Today the big find in Makeni was…three canned chickens! Apparently there has been a big shipment of canned chickens from Italy and the cans are everywhere. Turns out that this is also the food that the Maso teachers were lamenting about and, happily, they finally did receive their consignment. Mabinty has already distributed her dozen chickens to the various women of the household and the Mapaki teachers are now the only ones left to lament. Hopefully theirs will arrive soon.

Tonight, a Saturday lit with an orange sliver of a low moon and stars that really do twinkle, I spent some time sitting in the growing dark with the women who were out cooking late over the five or six fires that were in various stages of burning and dieing down. Through the smoky fire-lit dark, I could see three young boys carefully roasting a few roots of cassava they found, a rare sight in a community where few men cook.

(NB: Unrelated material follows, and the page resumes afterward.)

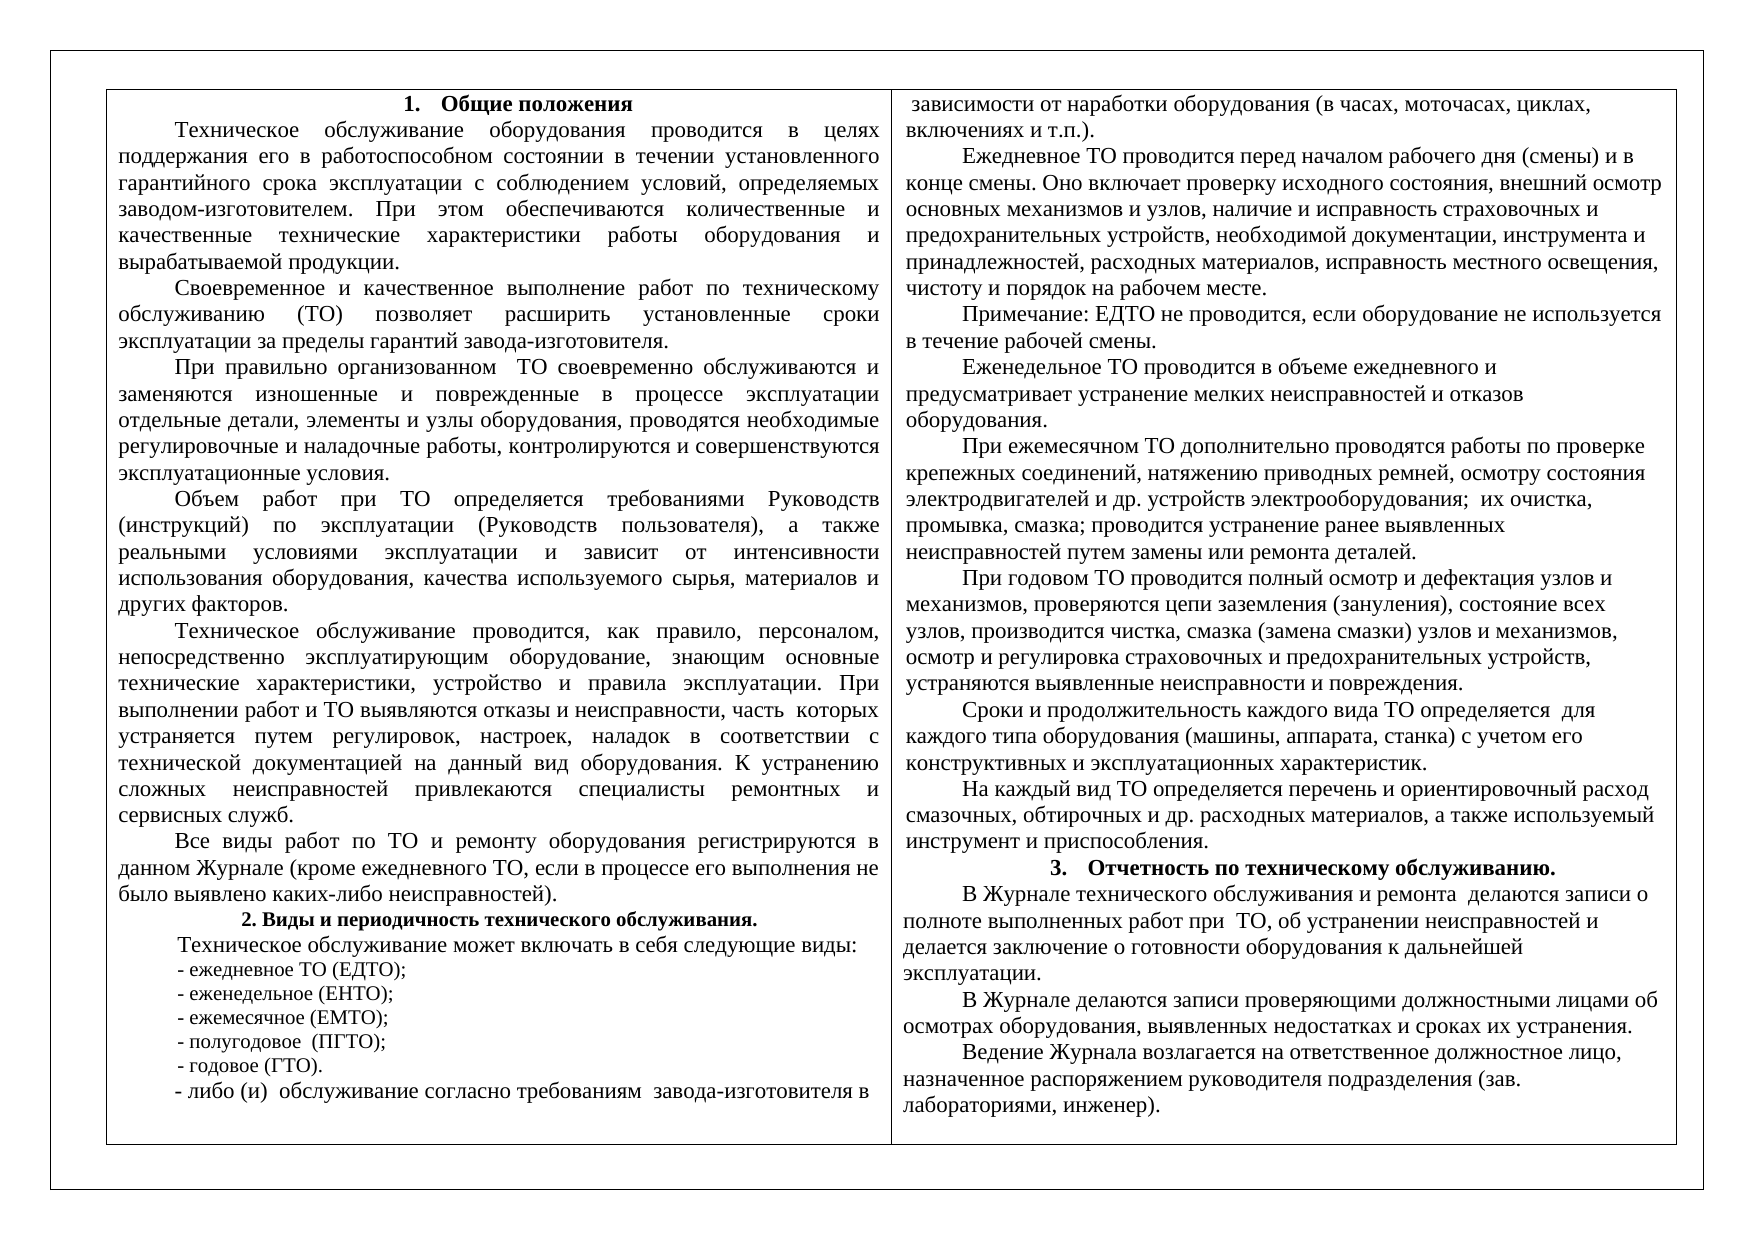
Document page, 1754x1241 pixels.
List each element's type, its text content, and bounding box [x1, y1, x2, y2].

table_header Общие положения Техническое обслуживание оборудования проводится в целях поддержания его в работоспособном состоянии в течении установленного гарантийного срока эксплуатации с соблюдением условий, определяемых заводом-изготовителем. При этом обеспечиваются количественные и качественные технические характеристики работы оборудования и вырабатываемой продукции. Своевременное и качественное выполнение работ по техническому обслуживанию (ТО) позволяет расширить установленные сроки эксплуатации за пределы гарантий завода-изготовителя. При правильно организованном ТО своевременно обслуживаются и заменяются изношенные и поврежденные в процессе эксплуатации отдельные детали, элементы и узлы оборудования, проводятся необходимые регулировочные и наладочные работы, контролируются и совершенствуются эксплуатационные условия. Объем работ при ТО определяется требованиями Руководств (инструкций) по эксплуатации (Руководств пользователя), а также реальными условиями эксплуатации и зависит от интенсивности использования оборудования, качества используемого сырья, материалов и других факторов. Техническое обслуживание проводится, как правило, персоналом, непосредственно эксплуатирующим оборудование, знающим основные технические характеристики, устройство и правила эксплуатации. При выполнении работ и ТО выявляются отказы и неисправности, часть которых устраняется путем регулировок, настроек, наладок в соответствии с технической документацией на данный вид оборудования. К устранению сложных неисправностей привлекаются специалисты ремонтных и сервисных служб. Все виды работ по ТО и ремонту оборудования регистрируются в данном Журнале (кроме ежедневного ТО, если в процессе его выполнения не было выявлено каких-либо неисправностей). 2. Виды и периодичность технического обслуживания. Техническое обслуживание может включать в себя следующие виды: - ежедневное ТО (ЕДТО); - еженедельное (ЕНТО); - ежемесячное (ЕМТО); - полугодовое (ПГТО); - годовое (ГТО). - либо (и) обслуживание согласно требованиям завода-изготовителя в [107, 90, 891, 1144]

Abdul, a small boy from Freetown, told me that he really does like to cook and offered to help me next time I venture in this area again. As the fires died down and women and boys headed off with kerosene lamps and bits of burning wood to various sleeping places in the compound, I headed off to share some Saturday-night palm wine with Mabinty. Have just left Mabinty and am now holed up in the guest house for the night, as the latrine for the house I share with a dozen or so others has been overtaken by millions of flesh-eating ants and I don’t want to risk becoming a late-night snack for a gang of ants. C'est la vie!